TEXT SHOWN =>
● ● ●

Over the year, nonfarm employment rose in 27 of the 36 metropolitan areas with
annual average employment levels above 750,000 in 2010. The largest over-the-year
percentage increases in employment in these large metropolitan areas were posted
in Dallas-Fort Worth-Arlington, Texas, and Milwaukee-Waukesha-West Allis, Wis.
(+2.9 percent each), Houston-Sugar Land-Baytown, Texas (+2.0 percent), Austin-Round Rock-
San Marcos, Texas (+1.8 percent), and Orlando-Kissimmee-Sanford, Fla., and San Jose-
Sunnyvale-Santa Clara, Calif. (+1.5 percent each). The largest over-the-year percentage
decreases in employment occurred in Sacramento--Arden-Arcade--Roseville, Calif.
(-1.8 percent); Riverside-San Bernardino-Ontario, Calif. (-1.5 percent); and
Atlanta-Sandy Springs-Marietta, Ga., Baltimore-Towson, Md., and Indianapolis-Carmel,
Ind. (-0.4 percent each).

Metropolitan Division Nonfarm Employment (Not Seasonally Adjusted)

Nonfarm payroll employment data were available in April 2011 for 32 metropolitan
divisions, which are essentially separately identifiable employment centers within a
metropolitan area. Twenty-two of the 32 metropolitan divisions reported over-the-year
employment gains, while 10 reported loses. The largest over-the-year increases in the
metropolitan divisions occurred in Dallas-Plano-Irving, Texas (+62,900), Chicago-
Joliet-Naperville, Ill. (+37,400), New York-White Plains-Wayne, N.Y.-N.J. (+27,100),
and Los Angeles-Long Beach-Glendale, Calif. (+23,500). The largest over-the-year
decreases in the metropolitan divisions were in Camden, N.J. (-7,300), Newark-Union,
N.J.-Pa. (-6,000), Oakland-Fremont-Hayward, Calif. (-5,300), and Edison-New Brunswick,
N.J. (-2,100). (See table 4.)

● ● ●

ASSIGNMENT 1 =>
Could you express the rows from the line with "К. Я. Крыжицкого, получив" to the line with "отправился с некоторыми" as a numbered list, with blank lines left out?
ASSIGNMENT 2 =>
Can you supply the next part of the text on metropolitan nonfarm employment, starting after its last sentence?

[Transcribed page contents]
● ● ●

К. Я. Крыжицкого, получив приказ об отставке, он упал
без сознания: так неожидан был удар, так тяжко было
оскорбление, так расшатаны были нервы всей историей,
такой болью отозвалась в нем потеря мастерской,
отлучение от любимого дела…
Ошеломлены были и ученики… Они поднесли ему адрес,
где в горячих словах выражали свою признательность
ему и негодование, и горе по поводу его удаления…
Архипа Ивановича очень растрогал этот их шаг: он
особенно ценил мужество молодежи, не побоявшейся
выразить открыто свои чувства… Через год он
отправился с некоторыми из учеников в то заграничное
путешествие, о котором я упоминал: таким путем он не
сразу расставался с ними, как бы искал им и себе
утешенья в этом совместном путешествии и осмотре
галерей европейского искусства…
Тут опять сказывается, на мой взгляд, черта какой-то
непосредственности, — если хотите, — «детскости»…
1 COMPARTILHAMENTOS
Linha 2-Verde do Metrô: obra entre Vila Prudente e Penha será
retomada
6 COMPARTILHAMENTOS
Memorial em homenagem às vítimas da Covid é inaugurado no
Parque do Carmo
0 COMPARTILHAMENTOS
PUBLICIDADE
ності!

● ● ●

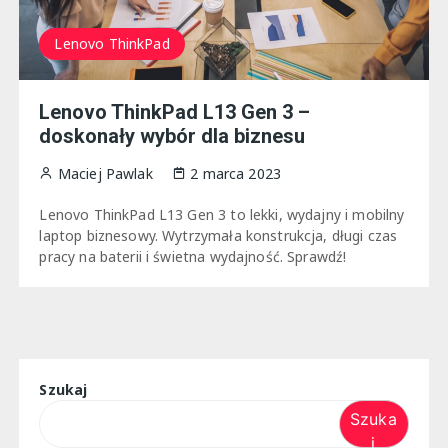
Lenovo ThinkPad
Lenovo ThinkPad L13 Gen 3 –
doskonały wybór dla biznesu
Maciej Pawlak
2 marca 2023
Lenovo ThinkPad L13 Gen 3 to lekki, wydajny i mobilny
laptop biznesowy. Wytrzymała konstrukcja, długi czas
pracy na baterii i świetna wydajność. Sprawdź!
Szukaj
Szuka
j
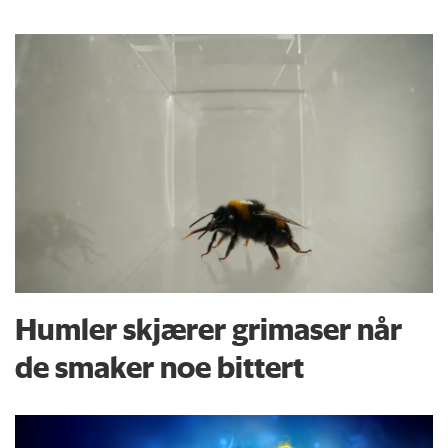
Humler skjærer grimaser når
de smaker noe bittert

● ● ●

RESULT 1 =>
1. К. Я. Крыжицкого, получив приказ об отставке, он упал
2. без сознания: так неожидан был удар, так тяжко было
3. оскорбление, так расшатаны были нервы всей историей,
4. такой болью отозвалась в нем потеря мастерской,
5. отлучение от любимого дела…
6. Ошеломлены были и ученики… Они поднесли ему адрес,
7. где в горячих словах выражали свою признательность
8. ему и негодование, и горе по поводу его удаления…
9. Архипа Ивановича очень растрогал этот их шаг: он
10. особенно ценил мужество молодежи, не побоявшейся
11. выразить открыто свои чувства… Через год он
12. отправился с некоторыми из учеников в то заграничное

RESULT 2 =>
The largest over-the-year percentage increases in employment among the metropolitan
divisions were reported in Dallas-Plano-Irving, Texas (+3.1 percent), Brockton-
Bridgewater-Easton, Mass., and Haverhill-North Andover-Amesbury, Mass.-N.H. (+2.5 percent
each), Fort Worth-Arlington, Texas (+2.4 percent), and Seattle-Bellevue-Everett, Wash.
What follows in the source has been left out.